In what is yet another ill-timed outburst amidst a long chain of baffling statements, Roberto Mancini proves that he is nowhere near Sir Alex, when it comes to mind games...While it is absolutely normal that with the big Manchester derby almost here, there will be frankly incredulous statements on both sides of the divide exhorting how the table might mean nothing and it is the performance of the day that matters. However, with England too following in the pattern of the major European Leagues in virtually having assured champions way before the end of the season, the upcoming derby between the top two is a damp squib.
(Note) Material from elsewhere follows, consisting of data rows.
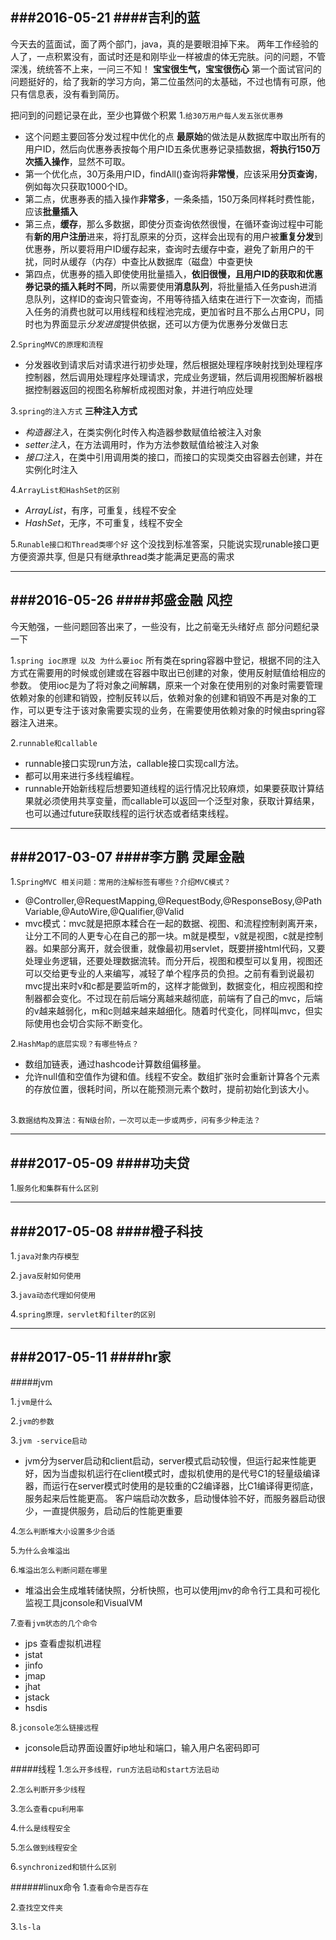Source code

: ###2016-05-21
####吉利的蓝
---
今天去的蓝面试，面了两个部门，java，真的是要眼泪掉下来。
两年工作经验的人了，一点积累没有，面试时还是和刚毕业一样被虐的体无完肤。问的问题，不管深浅，统统答不上来，一问三不知！
**宝宝很生气，宝宝很伤心**
第一个面试官问的问题挺好的，给了我新的学习方向，第二位虽然问的太基础，不过也情有可原，他只有信息表，没有看到简历。

把问到的问题记录在此，至少也算做个积累
1.`给30万用户每人发五张优惠券`
* 这个问题主要回答分发过程中优化的点
**最原始**的做法是从数据库中取出所有的用户ID，然后向优惠券表按每个用户ID五条优惠券记录插数据，**将执行150万次插入操作**，显然不可取。
* 第一个优化点，30万条用户ID，findAll()查询将**非常慢**，应该采用**分页查询**，例如每次只获取1000个ID。
* 第二点，优惠券表的插入操作**非常多**，一条条插，150万条同样耗时费性能，应该**批量插入**
* 第三点，**缓存**，那么多数据，即使分页查询依然很慢，在循环查询过程中可能有**新的用户注册**进来，将打乱原来的分页，这样会出现有的用户被**重复分发**到优惠券，所以要将用户ID缓存起来，查询时去缓存中查，避免了新用户的干扰，同时从缓存（内存）中查比从数据库（磁盘）中查更快
* 第四点，优惠券的插入即使使用批量插入，**依旧很慢，且用户ID的获取和优惠券记录的插入耗时不同**，所以需要使用**消息队列**，将批量插入任务push进消息队列，这样ID的查询只管查询，不用等待插入结束在进行下一次查询，而插入任务的消费也就可以用线程和线程池完成，更加省时且不那么占用CPU，同时也为界面显示*分发进度*提供依据，还可以方便为优惠券分发做日志

2.`SpringMVC的原理和流程`
* 分发器收到请求后对请求进行初步处理，然后根据处理程序映射找到处理程序控制器，然后调用处理程序处理请求，完成业务逻辑，然后调用视图解析器根据控制器返回的视图名称解析成视图对象，并进行响应处理

3.`spring的注入方式`
**三种注入方式**
* *构造器注入*，在类实例化时传入构造器参数赋值给被注入对象
* *setter注入*，在方法调用时，作为方法参数赋值给被注入对象
* *接口注入*，在类中引用调用类的接口，而接口的实现类交由容器去创建，并在实例化时注入

4.`ArrayList和HashSet的区别`
* *ArrayList*，有序，可重复，线程不安全
* *HashSet*，无序，不可重复，线程不安全

5.`Runable接口和Thread类哪个好`
这个没找到标准答案，只能说实现runable接口更方便资源共享,
但是只有继承thread类才能满足更高的需求

---
###2016-05-26
####邦盛金融 风控
---
今天勉强，一些问题回答出来了，一些没有，比之前毫无头绪好点
部分问题纪录一下

1.`spring ioc原理 以及 为什么要ioc`
所有类在spring容器中登记，根据不同的注入方式在需要用的时候或创建或在容器中取出已创建的对象，使用反射赋值给相应的参数。
使用ioc是为了将对象之间解耦，原来一个对象在使用别的对象时需要管理依赖对象的创建和销毁，控制反转以后，依赖对象的创建和销毁不再是对象的工作，可以更专注于该对象需要实现的业务，在需要使用依赖对象的时候由spring容器注入进来。

2.`runnable和callable`
* runnable接口实现run方法，callable接口实现call方法。
* 都可以用来进行多线程编程。
* runnable开始新线程后想要知道线程的运行情况比较麻烦，如果要获取计算结果就必须使用共享变量，而callable可以返回一个泛型对象，获取计算结果，也可以通过future获取线程的运行状态或者结束线程。


---
###2017-03-07
####李方鹏 灵犀金融
---
1.`SpringMVC 相关问题：常用的注解标签有哪些？介绍MVC模式？`
* @Controller,@RequestMapping,@RequestBody,@ResponseBosy,@PathVariable,@AutoWire,@Qualifier,@Valid
* mvc模式：mvc就是把原本糅合在一起的数据、视图、和流程控制剥离开来，让分工不同的人更专心在自己的那一块。m就是模型，v就是视图，c就是控制器。如果部分离开，就会很重，就像最初用servlet，既要拼接html代码，又要处理业务逻辑，还要处理数据流转。而分开后，视图和模型可以复用，视图还可以交给更专业的人来编写，减轻了单个程序员的负担。之前有看到说最初mvc提出来时v和c都是要监听m的，这样才能做到，数据变化，相应视图和控制器都会变化。不过现在前后端分离越来越彻底，前端有了自己的mvc，后端的v越来越弱化，m和c则越来越来越细化。随着时代变化，同样叫mvc，但实际使用也会切合实际不断变化。

2.`HashMap的底层实现？有哪些特点？`        
* 数组加链表，通过hashcode计算数组偏移量。        
* 允许null值和空值作为键和值。线程不安全。数组扩张时会重新计算各个元素的存放位置，很耗时间，所以在能预测元素个数时，提前初始化到该大小。        

3.`数据结构及算法：有N级台阶，一次可以走一步或两步，问有多少种走法？`    


---
###2017-05-09
####功夫贷
---
1.`服务化和集群有什么区别`



---
###2017-05-08
####橙子科技
---
1.`java对象内存模型`

2.`java反射如何使用`

3.`java动态代理如何使用`

4.`spring原理，servlet和filter的区别`



---
###2017-05-11
####hr家        
---
#####jvm

1.`jvm是什么`

2.`jvm的参数`      

3.`jvm -service启动`
* jvm分为server启动和client启动，server模式启动较慢，但运行起来性能更好，因为当虚拟机运行在client模式时，虚拟机使用的是代号C1的轻量级编译器，而运行在server模式时使用的是较重的C2编译器，比C1编译得更彻底，服务起来后性能更高。
客户端启动次数多，启动慢体验不好，而服务器启动很少，一直提供服务，启动后的性能更重要

4.`怎么判断堆大小设置多少合适`        

5.`为什么会堆溢出`

6.`堆溢出怎么判断问题在哪里`
* 堆溢出会生成堆转储快照，分析快照，也可以使用jmv的命令行工具和可视化监视工具jconsole和VisualVM

7.`查看jvm状态的几个命令`
* jps 查看虚拟机进程
* jstat
* jinfo
* jmap
* jhat
* jstack
* hsdis

8.`jconsole怎么链接远程`
* jconsole启动界面设置好ip地址和端口，输入用户名密码即可

#####线程
1.`怎么开多线程，run方法启动和start方法启动`

2.`怎么判断开多少线程`

3.`怎么查看cpu利用率`

4.`什么是线程安全`

5.`怎么做到线程安全`

6.`synchronized和锁什么区别`

######linux命令
1.`查看命令是否存在`

2.`查找空文件夹`

3.`ls-la`
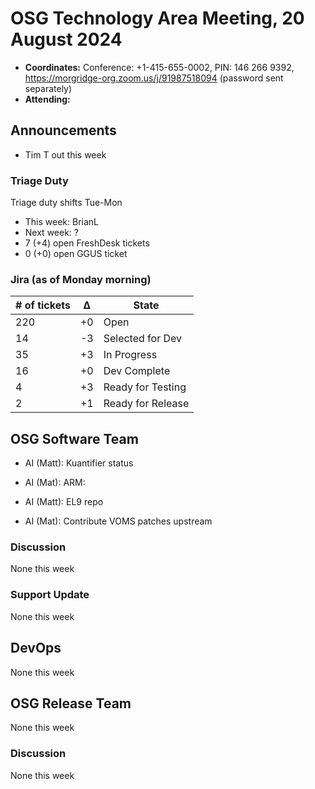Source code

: # OSG Technology Area Meeting, 20 August 2024

-   **Coordinates:** Conference: +1-415-655-0002, PIN: 146 266 9392,
    <https://morgridge-org.zoom.us/j/91987518094> (password sent separately)
-   **Attending:** 

## Announcements

-   Tim T out this week

### Triage Duty

Triage duty shifts Tue-Mon

-   This week: BrianL
-   Next week: ?
-   7 (+4) open FreshDesk tickets
-   0 (+0) open GGUS ticket

### Jira (as of Monday morning)

| # of tickets | &Delta; | State             |
|--------------|---------|-------------------|
| 220          | +0      | Open              |
| 14           | -3      | Selected for Dev  |
| 35           | +3      | In Progress       |
| 16           | +0      | Dev Complete      |
| 4            | +3      | Ready for Testing |
| 2            | +1      | Ready for Release |

## OSG Software Team

-   AI (Matt): Kuantifier status

-   AI (Mat): ARM:

-   AI (Matt): EL9 repo

-   AI (Mat): Contribute VOMS patches upstream

### Discussion

None this week

### Support Update

None this week

## DevOps

None this week

## OSG Release Team

None this week

### Discussion

None this week
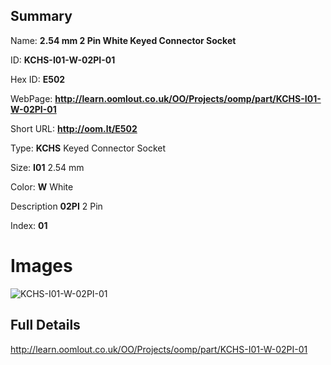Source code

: 

## Summary
 
Name: __2.54 mm 2 Pin White Keyed Connector Socket__

ID: __KCHS-I01-W-02PI-01__

Hex ID: __E502__

WebPage: __http://learn.oomlout.co.uk/OO/Projects/oomp/part/KCHS-I01-W-02PI-01__

Short URL: __http://oom.lt/E502__


Type: __KCHS__ Keyed Connector Socket 

Size: __I01__ 2.54 mm 

Color: __W__ White 

Description __02PI__ 2 Pin 

Index: __01__


# Images
![KCHS-I01-W-02PI-01](http://oomlout.com/oomp-gen/parts/KCHS-I01-W-02PI-01/KCHS-I01-W-02PI-01_420.jpg)



## Full Details

 http://learn.oomlout.co.uk/OO/Projects/oomp/part/KCHS-I01-W-02PI-01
Nevertheless, those involved are understandably tense as usual and the statements flying across seem to be even more preposterous than they were in the past. Javi Garcia, a player who has failed to make a mark and looks out of place when asked to anchor City's midfield, had this to say,
"..at City we really don’t feel that the point differential as it stands is a true reflection of the merits of the two teams."Alexander Kolarov followed it up with yet another smart jibe,
"They (United) are confident in this moment and it will be a different game but - if we play like we know, if we are all at 100 per cent - I think we are better than them."
The absolute supremacy that Manchester United enjoy in the Premier League might say otherwise. However the clincher was of course left to the boss, Roberto Mancini to deliver the final sucker punch in the form of,
"We don't deserve to stay 15 points behind. They have played very well, they have won a lot of games... They deserve to stay on the top, but not 15 points. It is not a true table."Only the Italian can answer what he means by 'deserving' as simply put, you need to win games to stay on top. United have done that. City have failed to. And the gap is of course a true measure of the league leaders' superiority. It was not as if the Citizens were held at gun-point and tasked with losing their games.
Keeping in line with this statement, Mancini followed it up with yet another statement on how the Eastlands club needs to spend big in the summer.
"I don’t know how much money we can spend in the summer, but in the past United spent a lot of money to buy important players and now they don’t need to spend £100 million every year."What have the Citizens been doing the past three seasons then, if not spending money? So going out to say that they need to splash the cash in the summer might seem a bit farcical to say the least. The useless rhetoric gets in the way of the point he wished to make, as that certainly does have some weightage.
When you are nowhere near contending for the title and have a sudden windfall (in case of City with money from the Middle East), you would certainly need to splash big money to tempt people to choose you instead of the more established teams. While there are certainly other factors at play, like it or not, money is the ultimate clincher for a player would reject the more famous clubs to choose upstarts like City.
Last year's final day heroics gave Manchester City their first Premier League title and also allowed them to land a telling blow on bitter rivals, United with their injury time win. Dramatic as that might have been, City should have wrapped up the title long before it came to that especially with United's injury woes last season.
Last season the Red Devils had lost a cumulative 1681 days due to injury while their rivals, City had lost just a measly 186 days, according to physioroom.com. The tables have turned this season as recurrent injuries to Sergio Aguero, Micah Richards and Vincent Kompany have often kept them out of the squad.
The experience of Sir Alex Ferguson still carried the team along last season and to lose the league on goal difference was harsh on his side. However, when Mancini has faced similar problems in this campaign, he's failed to manage his side through it and has fallen 15 points of the pace. And now of course he has chosen instead to discredit United's success! Nothing more can or should be said as the difference between the two managers is palpable.
Instead of taking the blame on himself Mancini has blamed his player, lack of spending and probably even the earth's rotation for his team's 'undeserved' 15 point difference off the top. That money is not everything was proved at the beginning of the season when Robin van Persie, Javi Martinez and Eden Hazard all reportedly chose to give the Citizens a miss inspite of the obvious financial rewards. The impact that the Van Persie has had in the Premier League to launch United back to the summit must be an eyesore for Mancini.
That Mario Balotelli is in audacious form for AC Milan as well as Italy (he recently scored a brace) might also be bewildering as after a brilliant Euro campaign, the Italian failed to manage the temperamental striker and get the best out of him.
Incendiary statements kept aside, while the complacency of winning the league last season might have been a factor for the flat display by the Citizens this time around, Mancini's tactics too have come into question as his summer signings are either on the doctor's table or warming the bench, while his curious choice of often switching to three central defenders at the back have elicited voices of protest from his players who complained of being unaccustomed to the system.
Leaving that aside, the lack of tactical movement during matches has also cost them as teams have come to read City's lack of width and have crowded the midfield and the penalty box to deny them any space centrally. Mancini should thus focus more on what he's doing wrong, before blaming everyone else for his team's sub-par displays.